(Dataset excerpts)
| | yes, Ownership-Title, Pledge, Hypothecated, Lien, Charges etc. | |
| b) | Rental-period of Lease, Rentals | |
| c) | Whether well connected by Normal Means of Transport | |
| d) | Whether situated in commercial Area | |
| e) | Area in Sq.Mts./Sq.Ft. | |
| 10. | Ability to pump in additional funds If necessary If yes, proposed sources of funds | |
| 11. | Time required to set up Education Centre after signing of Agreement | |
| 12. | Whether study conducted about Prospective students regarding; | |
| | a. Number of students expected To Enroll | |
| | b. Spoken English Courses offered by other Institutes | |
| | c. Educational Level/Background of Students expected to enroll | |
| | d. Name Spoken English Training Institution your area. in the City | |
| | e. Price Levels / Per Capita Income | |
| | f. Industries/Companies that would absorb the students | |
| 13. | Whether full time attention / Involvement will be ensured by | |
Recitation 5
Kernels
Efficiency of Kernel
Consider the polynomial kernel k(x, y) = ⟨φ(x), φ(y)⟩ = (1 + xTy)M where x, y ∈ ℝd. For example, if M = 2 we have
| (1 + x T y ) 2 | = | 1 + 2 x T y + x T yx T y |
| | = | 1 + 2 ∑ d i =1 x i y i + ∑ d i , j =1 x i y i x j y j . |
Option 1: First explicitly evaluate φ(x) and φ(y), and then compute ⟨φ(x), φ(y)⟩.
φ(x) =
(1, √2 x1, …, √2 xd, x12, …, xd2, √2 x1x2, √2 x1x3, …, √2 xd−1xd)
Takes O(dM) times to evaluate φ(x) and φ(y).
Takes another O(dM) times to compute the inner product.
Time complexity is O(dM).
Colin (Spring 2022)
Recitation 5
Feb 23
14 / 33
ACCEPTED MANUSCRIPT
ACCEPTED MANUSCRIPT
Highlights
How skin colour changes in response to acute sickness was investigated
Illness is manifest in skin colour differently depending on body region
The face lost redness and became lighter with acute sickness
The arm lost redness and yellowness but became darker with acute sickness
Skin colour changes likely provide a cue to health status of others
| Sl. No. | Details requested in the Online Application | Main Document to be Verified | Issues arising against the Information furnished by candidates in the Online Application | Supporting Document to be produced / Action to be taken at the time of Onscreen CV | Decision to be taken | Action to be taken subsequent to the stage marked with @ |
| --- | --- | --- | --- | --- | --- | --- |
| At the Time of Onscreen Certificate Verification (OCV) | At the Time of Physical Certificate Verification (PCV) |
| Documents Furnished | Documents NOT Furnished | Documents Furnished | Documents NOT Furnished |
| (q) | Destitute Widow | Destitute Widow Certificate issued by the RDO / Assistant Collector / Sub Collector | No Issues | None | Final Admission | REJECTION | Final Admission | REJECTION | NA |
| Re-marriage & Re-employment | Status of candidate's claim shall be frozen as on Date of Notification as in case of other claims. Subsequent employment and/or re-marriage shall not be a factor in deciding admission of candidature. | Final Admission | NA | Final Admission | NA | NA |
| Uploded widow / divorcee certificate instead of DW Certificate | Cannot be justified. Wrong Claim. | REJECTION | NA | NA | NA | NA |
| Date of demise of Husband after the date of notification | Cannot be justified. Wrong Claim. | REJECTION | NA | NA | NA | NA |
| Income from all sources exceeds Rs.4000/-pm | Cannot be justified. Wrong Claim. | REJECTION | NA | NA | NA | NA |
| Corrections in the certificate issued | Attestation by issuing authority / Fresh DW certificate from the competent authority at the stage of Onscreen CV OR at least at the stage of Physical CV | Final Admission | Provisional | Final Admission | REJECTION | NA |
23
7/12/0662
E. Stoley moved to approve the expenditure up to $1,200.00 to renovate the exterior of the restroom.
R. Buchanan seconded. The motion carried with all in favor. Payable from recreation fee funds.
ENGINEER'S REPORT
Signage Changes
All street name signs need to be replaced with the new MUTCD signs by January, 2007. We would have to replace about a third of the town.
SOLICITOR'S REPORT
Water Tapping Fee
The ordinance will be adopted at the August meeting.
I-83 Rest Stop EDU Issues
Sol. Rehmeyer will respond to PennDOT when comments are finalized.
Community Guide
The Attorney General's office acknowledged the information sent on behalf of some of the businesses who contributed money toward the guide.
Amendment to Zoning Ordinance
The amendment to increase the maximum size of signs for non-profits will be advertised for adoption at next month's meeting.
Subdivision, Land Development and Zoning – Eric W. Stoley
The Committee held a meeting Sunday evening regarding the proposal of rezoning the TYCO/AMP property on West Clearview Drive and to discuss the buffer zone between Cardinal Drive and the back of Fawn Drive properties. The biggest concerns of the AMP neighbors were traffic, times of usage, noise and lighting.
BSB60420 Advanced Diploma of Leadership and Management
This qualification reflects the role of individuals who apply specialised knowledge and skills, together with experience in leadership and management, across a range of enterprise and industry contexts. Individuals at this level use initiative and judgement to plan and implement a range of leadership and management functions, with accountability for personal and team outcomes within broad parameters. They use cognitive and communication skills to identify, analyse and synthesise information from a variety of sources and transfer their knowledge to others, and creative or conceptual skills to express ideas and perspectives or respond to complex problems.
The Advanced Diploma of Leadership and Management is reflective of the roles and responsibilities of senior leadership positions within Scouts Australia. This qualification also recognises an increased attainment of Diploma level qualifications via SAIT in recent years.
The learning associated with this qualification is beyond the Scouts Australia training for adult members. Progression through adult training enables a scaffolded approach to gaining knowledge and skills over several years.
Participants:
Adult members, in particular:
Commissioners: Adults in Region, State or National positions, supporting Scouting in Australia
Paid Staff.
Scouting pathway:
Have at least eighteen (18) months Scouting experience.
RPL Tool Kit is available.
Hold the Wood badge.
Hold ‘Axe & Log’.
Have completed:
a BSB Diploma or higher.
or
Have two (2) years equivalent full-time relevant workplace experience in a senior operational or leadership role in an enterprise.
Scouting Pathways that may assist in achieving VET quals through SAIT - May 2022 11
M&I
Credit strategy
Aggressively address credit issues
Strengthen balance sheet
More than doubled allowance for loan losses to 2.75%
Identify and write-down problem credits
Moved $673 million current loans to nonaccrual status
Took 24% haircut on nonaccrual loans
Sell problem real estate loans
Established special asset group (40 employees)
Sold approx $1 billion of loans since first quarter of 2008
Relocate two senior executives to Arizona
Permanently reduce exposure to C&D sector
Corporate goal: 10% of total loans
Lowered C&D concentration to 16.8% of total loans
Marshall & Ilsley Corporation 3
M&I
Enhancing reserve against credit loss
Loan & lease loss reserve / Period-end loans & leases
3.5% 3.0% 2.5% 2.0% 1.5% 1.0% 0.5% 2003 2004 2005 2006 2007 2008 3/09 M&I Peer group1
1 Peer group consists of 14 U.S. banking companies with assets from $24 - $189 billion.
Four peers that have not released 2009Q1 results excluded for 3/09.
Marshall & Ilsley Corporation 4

TASK PROMPT: In how many lines above does the word "Diploma" appear? Answer with only the number.

ANSWER BOX: 3